[Collected data entries]
╭──

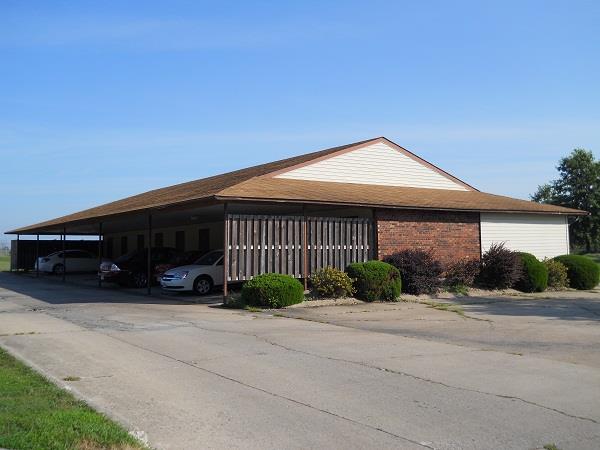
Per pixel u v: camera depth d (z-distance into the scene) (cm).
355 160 2481
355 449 552
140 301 1927
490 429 612
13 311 1656
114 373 857
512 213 2450
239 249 1766
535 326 1363
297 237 1880
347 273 1869
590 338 1196
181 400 715
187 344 1102
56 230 3503
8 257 7369
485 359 975
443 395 746
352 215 2238
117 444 534
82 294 2236
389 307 1716
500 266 2209
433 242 2211
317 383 805
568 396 743
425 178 2684
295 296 1697
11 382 761
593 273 2425
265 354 1007
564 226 2650
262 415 657
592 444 570
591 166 4775
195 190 2447
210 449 550
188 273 2059
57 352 1020
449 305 1794
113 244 4206
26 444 516
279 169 2327
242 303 1691
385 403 707
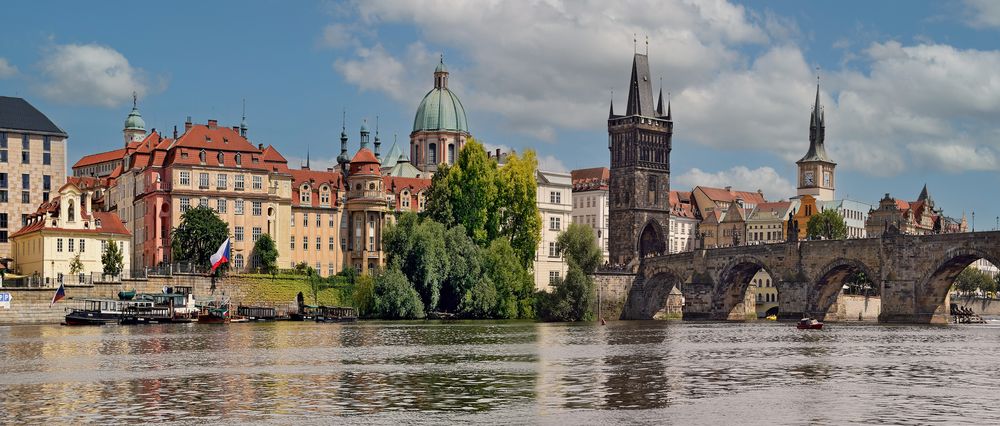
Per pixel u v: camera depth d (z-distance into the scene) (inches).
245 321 7411.4
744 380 3417.8
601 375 3528.5
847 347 5019.7
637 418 2628.0
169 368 3686.0
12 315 6909.5
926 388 3233.3
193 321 7214.6
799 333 6525.6
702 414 2687.0
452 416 2645.2
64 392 3038.9
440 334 5826.8
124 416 2630.4
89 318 6860.2
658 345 5064.0
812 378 3496.6
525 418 2620.6
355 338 5359.3
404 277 7859.3
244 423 2536.9
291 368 3695.9
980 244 7637.8
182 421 2564.0
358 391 3080.7
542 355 4323.3
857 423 2573.8
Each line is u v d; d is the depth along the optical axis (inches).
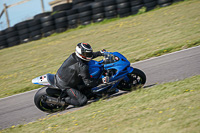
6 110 955.3
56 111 855.7
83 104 803.4
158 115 554.9
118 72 796.0
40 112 870.4
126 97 776.9
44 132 635.5
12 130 724.0
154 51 1275.8
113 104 738.8
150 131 487.2
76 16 2576.3
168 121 509.0
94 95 830.5
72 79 778.8
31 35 2620.6
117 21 2418.8
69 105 908.6
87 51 732.0
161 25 1833.2
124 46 1556.3
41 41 2463.1
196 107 541.0
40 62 1712.6
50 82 811.4
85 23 2568.9
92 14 2564.0
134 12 2472.9
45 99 815.7
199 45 1202.0
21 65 1761.8
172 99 640.4
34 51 2123.5
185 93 664.4
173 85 773.3
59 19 2573.8
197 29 1462.8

╰──

◆ EXERCISE INSTRUCTIONS
Without the pictures, give all of the entries above again exactly.

◆ RESULT OF THIS EXERCISE
Per pixel u v: camera depth d (z-distance into the scene) (cm).
355 160 2481
355 449 552
140 301 1927
490 429 612
13 311 1656
114 373 857
512 213 2450
239 249 1766
535 326 1363
297 237 1880
347 273 1869
590 338 1196
181 400 715
187 344 1102
56 230 3503
8 257 7369
485 359 975
443 395 746
352 215 2238
117 444 534
82 294 2236
389 307 1716
500 266 2209
433 242 2211
317 383 805
568 396 743
425 178 2684
295 296 1697
11 382 761
593 273 2425
265 354 1007
564 226 2650
262 415 657
592 444 570
591 166 4775
195 190 2447
210 449 550
188 273 2059
57 352 1020
449 305 1794
113 244 4206
26 444 516
279 169 2327
242 303 1691
385 403 707
Per pixel u v: camera depth d (z-distance into the scene) (inches).
245 321 7411.4
744 380 3417.8
601 375 3528.5
847 347 5019.7
637 418 2628.0
169 368 3686.0
12 315 6909.5
926 388 3233.3
193 321 7214.6
799 333 6525.6
702 414 2687.0
452 416 2645.2
64 392 3038.9
440 334 5826.8
124 416 2630.4
89 318 6860.2
658 345 5064.0
812 378 3496.6
525 418 2620.6
355 338 5359.3
404 277 7859.3
244 423 2536.9
291 368 3695.9
980 244 7637.8
182 421 2564.0
358 391 3080.7
542 355 4323.3
857 423 2573.8
Each line is u v d; d is the depth along the optical axis (inches).
6 110 955.3
56 111 855.7
83 104 803.4
158 115 554.9
118 72 796.0
40 112 870.4
126 97 776.9
44 132 635.5
12 130 724.0
154 51 1275.8
113 104 738.8
150 131 487.2
76 16 2576.3
168 121 509.0
94 95 830.5
72 79 778.8
31 35 2620.6
117 21 2418.8
69 105 908.6
87 51 732.0
161 25 1833.2
124 46 1556.3
41 41 2463.1
196 107 541.0
40 62 1712.6
50 82 811.4
85 23 2568.9
92 14 2564.0
134 12 2472.9
45 99 815.7
199 45 1202.0
21 65 1761.8
172 99 640.4
34 51 2123.5
185 93 664.4
173 85 773.3
59 19 2573.8
197 29 1462.8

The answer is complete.